İkili oyun aksiyonları sırasında mutlaka en az iki oyuncuyu birbirlerinin tersi yönde hareket ettiren Olympiakos, bu sayede hem rakip savunmaları daha fazla rotasyona zorluyor, hem de risk almaya zorluyor. Rakibin ikili oyunlardaki baskıdan feragat edip topsuz hareketliliğe odaklandığı senaryoda Yunan devi, müthiş pasör özelliklere sahip iki oyun kurucusunun varlığı nedeniyle Moustapha Fall’u çember etrafında topla buluşturabiliyor.
Bunun tersi bir senaryoda, yani rakibin yardım savunmasını ağırlıklı olarak ikili oyuna yoğunlaştırdığı durumlarda ise forvetler ön plana çıkıyor. İlerleyen yaşı ve hücumda zaman zaman yaşadığı istikrar sorunlarına rağmen Olympiakos kadrosu için hayati bir konumda olan kaptan Kostas Papanikolaou, topu yere vurabilmesi ve dış şut tehdidiyle rakip savunmaları zor duruma sokuyor.

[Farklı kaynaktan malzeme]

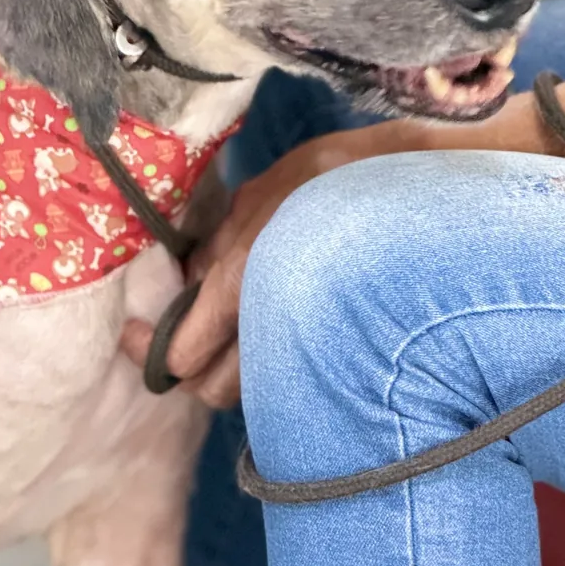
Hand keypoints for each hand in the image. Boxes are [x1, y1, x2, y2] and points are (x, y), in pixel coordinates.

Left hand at [121, 121, 425, 407]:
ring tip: (222, 334)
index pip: (186, 351)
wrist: (425, 188)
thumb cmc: (341, 173)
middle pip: (216, 391)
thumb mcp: (267, 187)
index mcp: (247, 274)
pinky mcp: (336, 349)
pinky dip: (266, 363)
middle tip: (175, 340)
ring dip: (231, 372)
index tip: (139, 337)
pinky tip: (265, 330)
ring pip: (253, 391)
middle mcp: (276, 318)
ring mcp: (310, 340)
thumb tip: (190, 279)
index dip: (154, 352)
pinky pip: (285, 374)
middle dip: (191, 373)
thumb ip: (222, 238)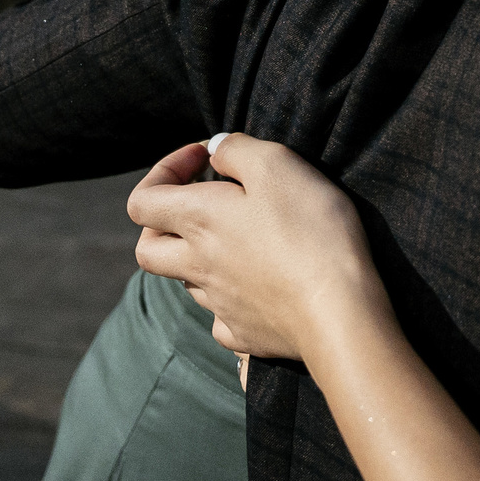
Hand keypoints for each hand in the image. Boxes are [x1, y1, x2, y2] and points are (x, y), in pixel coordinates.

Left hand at [126, 133, 388, 362]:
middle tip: (201, 206)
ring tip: (241, 241)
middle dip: (162, 223)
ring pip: (185, 280)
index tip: (205, 158)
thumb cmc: (310, 230)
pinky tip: (257, 289)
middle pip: (147, 248)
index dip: (164, 171)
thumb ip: (237, 149)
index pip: (141, 200)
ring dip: (200, 257)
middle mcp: (197, 264)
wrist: (338, 310)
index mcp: (198, 220)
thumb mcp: (278, 164)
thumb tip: (216, 148)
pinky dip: (230, 299)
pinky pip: (221, 317)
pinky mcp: (242, 332)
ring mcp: (217, 303)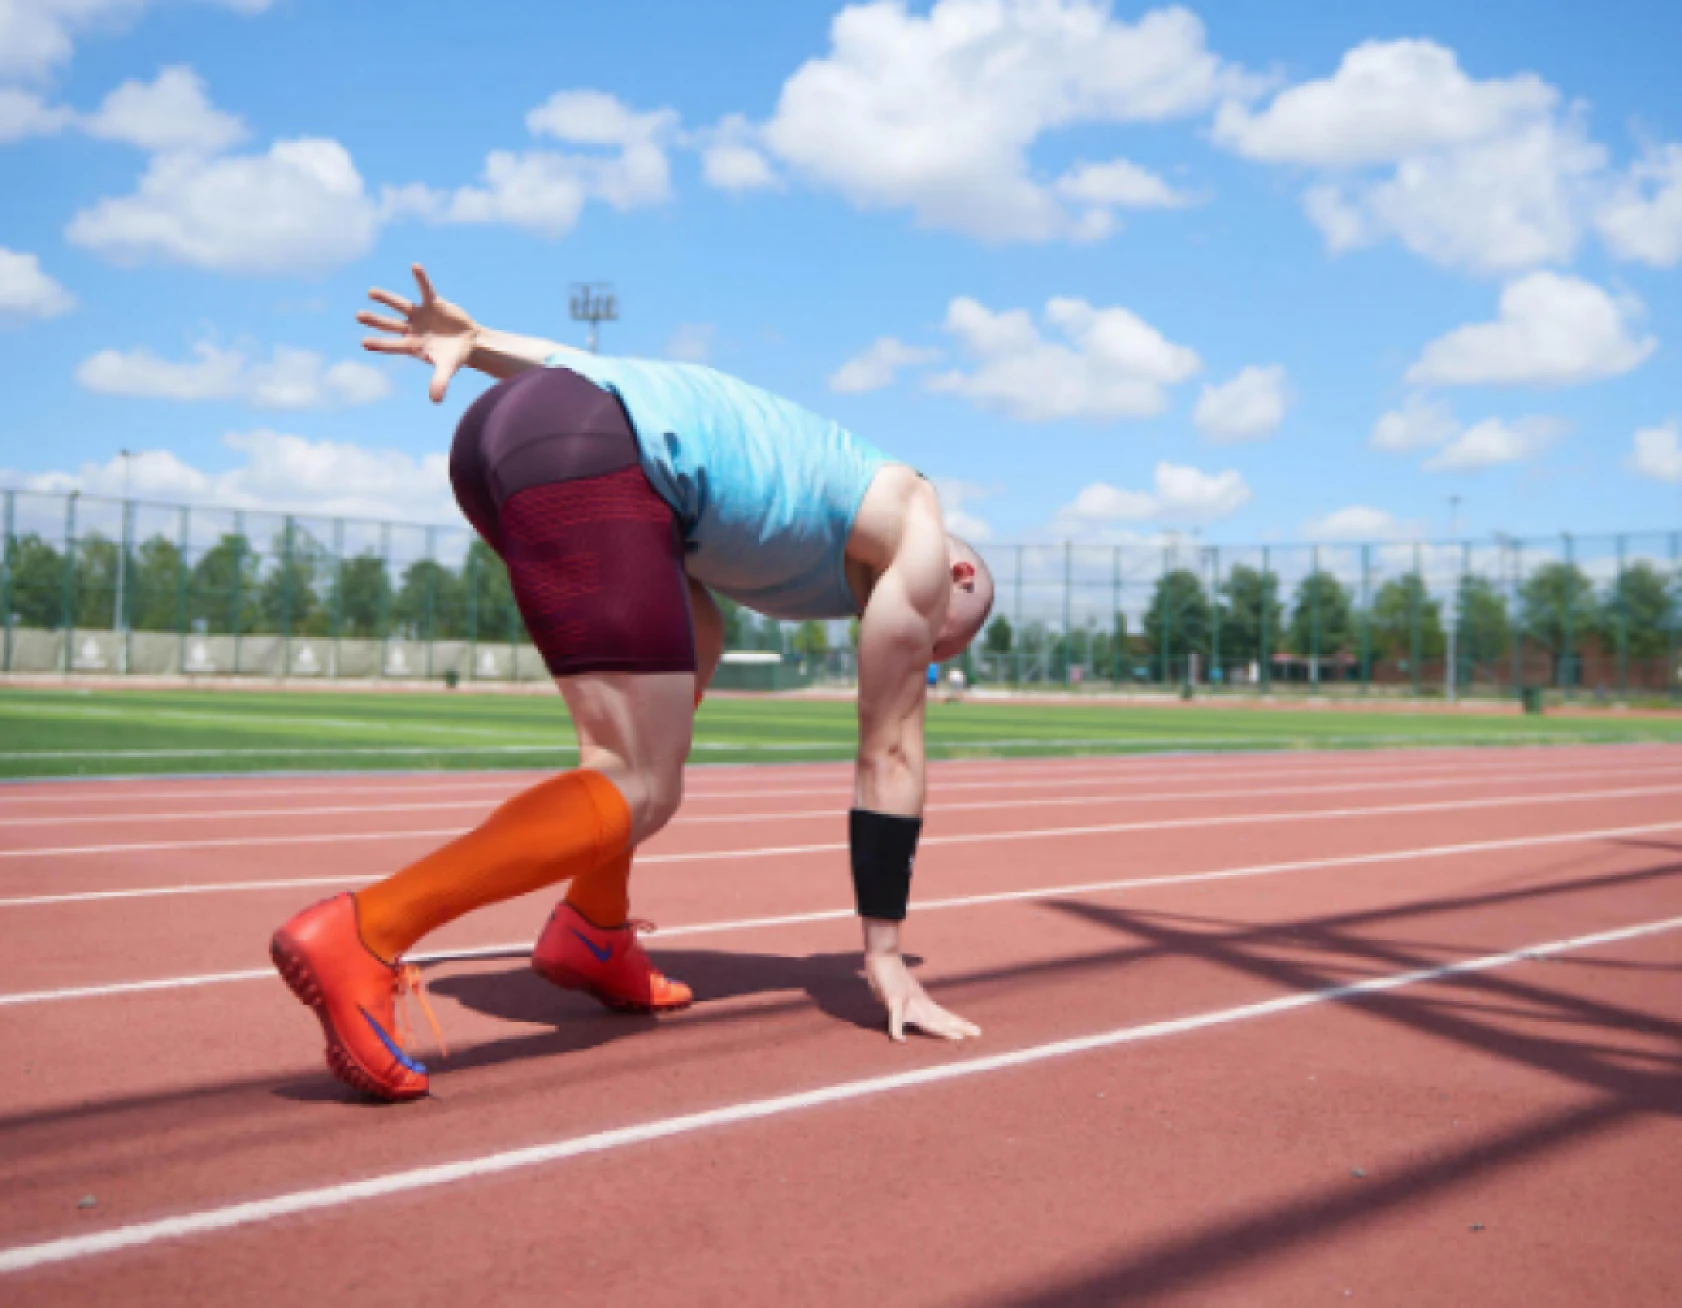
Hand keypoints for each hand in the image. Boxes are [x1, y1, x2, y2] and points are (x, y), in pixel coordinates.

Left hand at [357, 264, 478, 401]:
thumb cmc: (454, 357)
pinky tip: (415, 266)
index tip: (365, 343)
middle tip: (358, 316)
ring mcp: (420, 315)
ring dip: (387, 299)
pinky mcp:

Kendisine yardımın geciktiği anlarda rahatlıkla ceza şutunu atabilen Papanikolaou, rakip savunmacının closeout yaptığı durumlarda ise çembere atak ederek hücumun “akmasına” yardımcı oluyor.
Olympiakos kadrosunda topsuz hareketliliğiyle epey fark yaratan bir diğer oyuncu ise sezonun şu ana kadarki MVP adayı Sasha Vezenkov. Onun performansına birazdan uzun uzun değineceğim için bu kısmı şimdilik kısa kesiyorum.

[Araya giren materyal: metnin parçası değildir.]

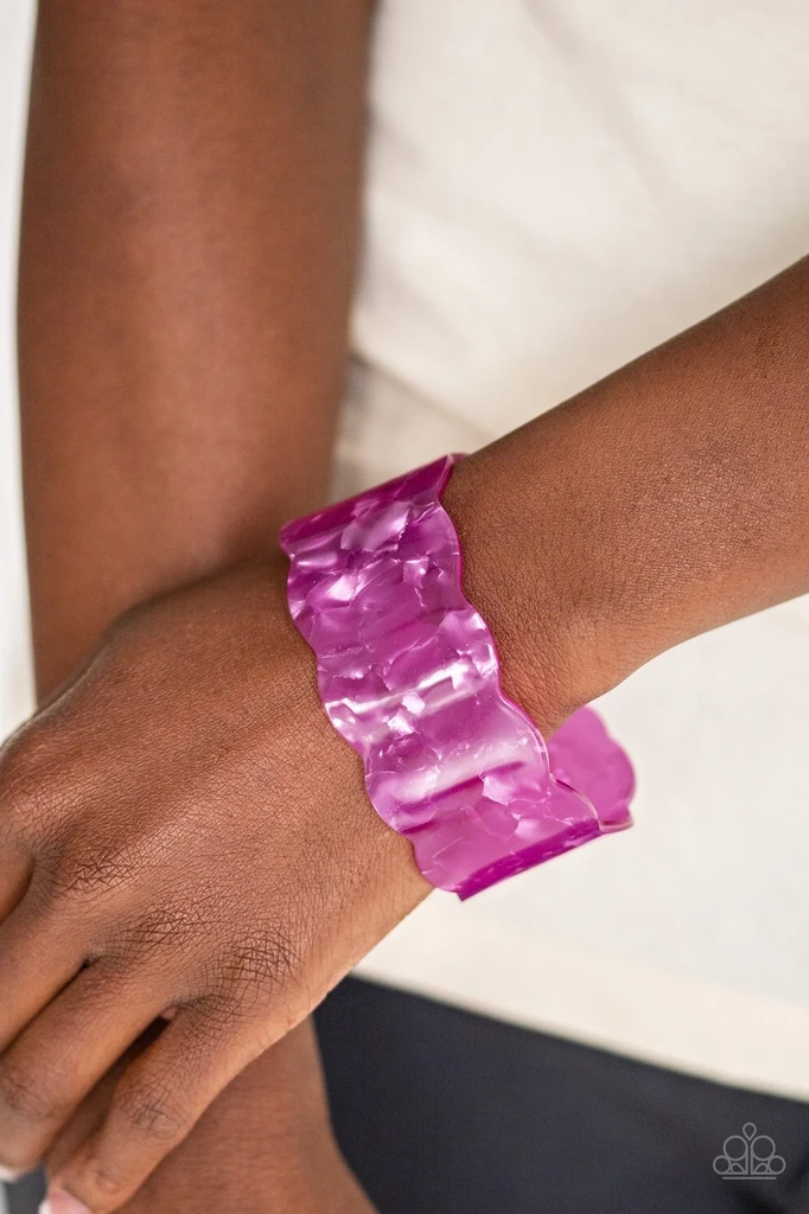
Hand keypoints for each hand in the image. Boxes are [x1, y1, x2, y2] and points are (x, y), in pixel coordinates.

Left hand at [0, 559, 426, 1210]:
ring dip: (19, 1123)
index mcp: (38, 784)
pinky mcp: (256, 992)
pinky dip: (105, 1168)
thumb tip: (37, 814)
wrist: (414, 666)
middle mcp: (84, 872)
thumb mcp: (130, 660)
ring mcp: (168, 940)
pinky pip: (152, 1114)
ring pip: (45, 1079)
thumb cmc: (276, 638)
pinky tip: (85, 1193)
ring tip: (22, 1139)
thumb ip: (63, 750)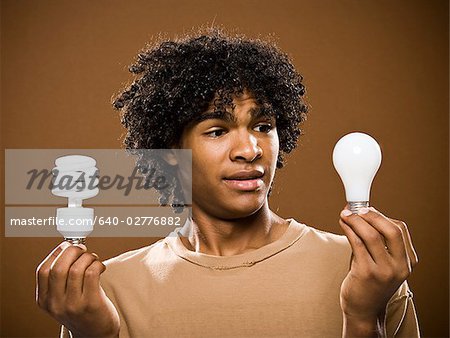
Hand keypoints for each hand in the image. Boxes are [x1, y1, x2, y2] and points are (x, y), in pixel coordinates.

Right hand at [36, 242, 119, 337]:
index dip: (56, 253)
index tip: (67, 246)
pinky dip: (97, 264)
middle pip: (59, 267)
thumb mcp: (61, 298)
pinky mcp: (91, 304)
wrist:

Sahada birden fazla hücum tehdidi yaratabilen forvetlerinin varlığı nedeniyle yarı sahada tahmin edilmesi çok zor bir takım olan kırmızı-beyazlı ekip, topsuz hareketlilik başladıktan sonra hücumun kalan kısmında da rahatlıkla doğru atışı bulabiliyor. Bunun başlıca nedenlerinden biri ise saha yerleşimindeki ustalık.

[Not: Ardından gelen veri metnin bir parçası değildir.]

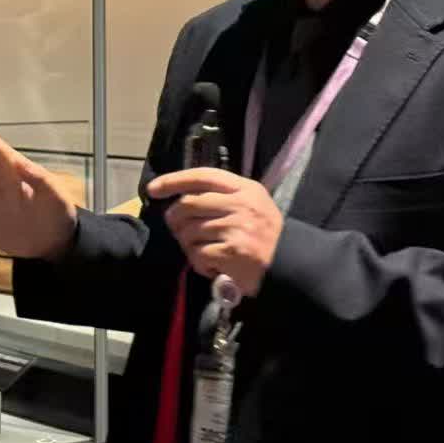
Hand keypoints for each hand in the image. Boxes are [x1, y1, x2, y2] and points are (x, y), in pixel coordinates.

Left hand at [148, 167, 281, 295]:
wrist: (289, 265)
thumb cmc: (264, 234)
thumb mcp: (251, 204)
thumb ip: (222, 196)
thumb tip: (181, 197)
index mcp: (245, 189)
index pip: (203, 176)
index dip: (174, 180)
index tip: (154, 188)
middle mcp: (241, 205)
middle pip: (189, 204)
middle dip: (176, 219)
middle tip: (178, 230)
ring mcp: (236, 228)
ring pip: (189, 231)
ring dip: (189, 245)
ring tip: (203, 251)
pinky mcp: (232, 252)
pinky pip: (198, 254)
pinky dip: (199, 263)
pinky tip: (211, 266)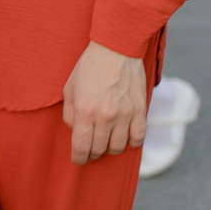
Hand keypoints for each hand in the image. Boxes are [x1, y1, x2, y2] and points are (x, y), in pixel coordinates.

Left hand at [61, 40, 147, 165]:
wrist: (116, 49)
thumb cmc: (89, 67)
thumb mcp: (69, 89)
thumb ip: (70, 114)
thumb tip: (77, 132)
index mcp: (86, 111)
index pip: (82, 147)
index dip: (78, 159)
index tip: (78, 160)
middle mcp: (106, 116)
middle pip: (100, 150)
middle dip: (92, 154)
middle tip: (90, 149)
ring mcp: (125, 114)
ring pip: (119, 147)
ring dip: (110, 149)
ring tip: (106, 141)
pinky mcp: (140, 110)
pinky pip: (139, 138)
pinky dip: (132, 142)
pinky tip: (124, 137)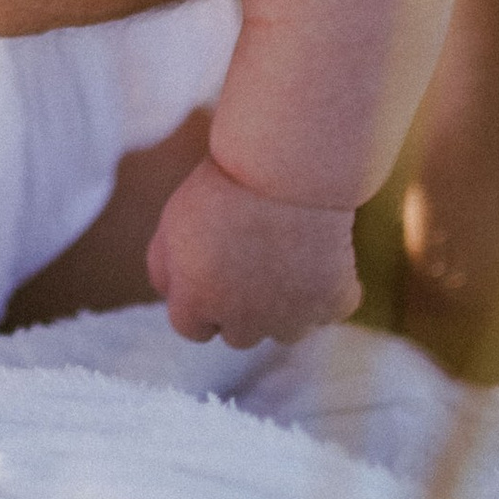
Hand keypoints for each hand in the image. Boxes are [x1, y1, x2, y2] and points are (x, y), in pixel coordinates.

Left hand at [148, 154, 363, 350]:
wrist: (287, 164)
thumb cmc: (225, 185)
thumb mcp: (174, 221)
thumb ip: (164, 267)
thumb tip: (173, 295)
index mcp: (198, 302)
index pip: (191, 328)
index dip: (199, 298)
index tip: (211, 269)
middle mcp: (245, 322)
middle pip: (239, 334)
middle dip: (240, 305)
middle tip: (250, 256)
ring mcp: (293, 317)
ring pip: (285, 329)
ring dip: (283, 305)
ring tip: (284, 256)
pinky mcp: (334, 302)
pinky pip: (327, 310)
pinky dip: (327, 290)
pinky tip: (319, 255)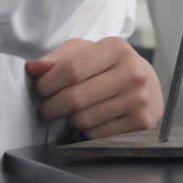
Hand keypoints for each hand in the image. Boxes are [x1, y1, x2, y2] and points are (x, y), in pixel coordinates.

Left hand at [25, 37, 162, 138]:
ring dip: (69, 119)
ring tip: (73, 111)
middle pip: (74, 97)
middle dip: (51, 106)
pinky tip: (93, 119)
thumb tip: (33, 67)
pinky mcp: (141, 122)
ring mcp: (139, 98)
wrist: (149, 85)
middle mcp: (133, 72)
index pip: (71, 69)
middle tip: (47, 106)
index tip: (40, 89)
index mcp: (117, 48)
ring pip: (83, 119)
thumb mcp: (87, 52)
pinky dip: (87, 130)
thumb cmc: (110, 66)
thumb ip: (59, 58)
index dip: (47, 83)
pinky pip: (96, 134)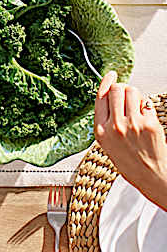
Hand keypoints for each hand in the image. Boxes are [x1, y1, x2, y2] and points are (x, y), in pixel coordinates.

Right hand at [94, 71, 166, 208]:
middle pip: (116, 90)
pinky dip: (146, 106)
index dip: (106, 82)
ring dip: (135, 94)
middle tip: (125, 93)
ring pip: (132, 92)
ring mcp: (133, 124)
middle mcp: (115, 126)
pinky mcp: (149, 124)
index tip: (111, 76)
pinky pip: (146, 103)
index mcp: (101, 131)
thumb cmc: (130, 162)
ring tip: (136, 105)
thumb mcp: (107, 143)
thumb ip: (106, 121)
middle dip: (121, 88)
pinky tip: (145, 116)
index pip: (100, 97)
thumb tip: (111, 98)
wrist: (150, 175)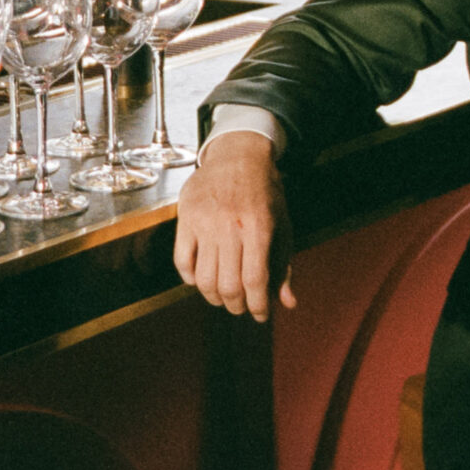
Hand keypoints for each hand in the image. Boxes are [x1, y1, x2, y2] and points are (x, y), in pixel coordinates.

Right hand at [173, 131, 297, 320]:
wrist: (238, 154)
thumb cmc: (265, 191)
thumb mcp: (282, 224)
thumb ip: (284, 265)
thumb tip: (288, 302)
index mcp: (259, 227)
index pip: (255, 280)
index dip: (257, 305)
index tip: (259, 315)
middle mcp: (231, 226)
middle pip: (228, 285)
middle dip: (236, 305)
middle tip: (240, 306)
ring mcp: (205, 221)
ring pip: (204, 278)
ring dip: (214, 297)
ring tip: (222, 297)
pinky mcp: (185, 217)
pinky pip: (181, 260)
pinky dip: (190, 278)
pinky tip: (200, 280)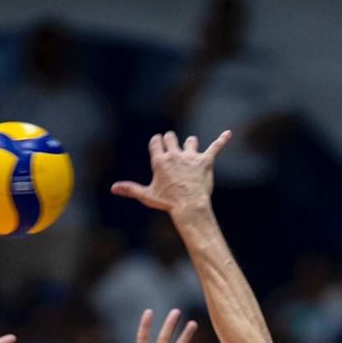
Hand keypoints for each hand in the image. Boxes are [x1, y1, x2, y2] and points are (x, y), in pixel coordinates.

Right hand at [111, 130, 231, 213]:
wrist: (189, 207)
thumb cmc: (167, 203)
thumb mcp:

Olympiakos hücumlarını dikkatlice izlediğiniz zaman artık oyuncuların birbirlerini ne kadar iyi tanıdıklarını ve toplu oyuncunun hareketine göre sahaya nasıl yerleştiklerini rahatlıkla görebilirsiniz. Artık takım kimyası bakımından neredeyse kusursuza yaklaşan Olympiakos, hücum sırasında oynanan aksiyona göre sahaya doğru yerleşerek hem toplu oyuncuya pas açısı yaratabiliyor.
Bu durumun belki de en büyük ispatı ise Olympiakos’un şu ana kadar maç başına 21.1 gibi harika bir asist ortalaması tutturmuş olması. Maç başına asist sayısında ALBA Berlin’in ardından ligin 2. sırasında yer alan Yunan devi, şu sıralar hücum verimliliği bakımından çoğu takıma göre apayrı bir seviyede bulunuyor.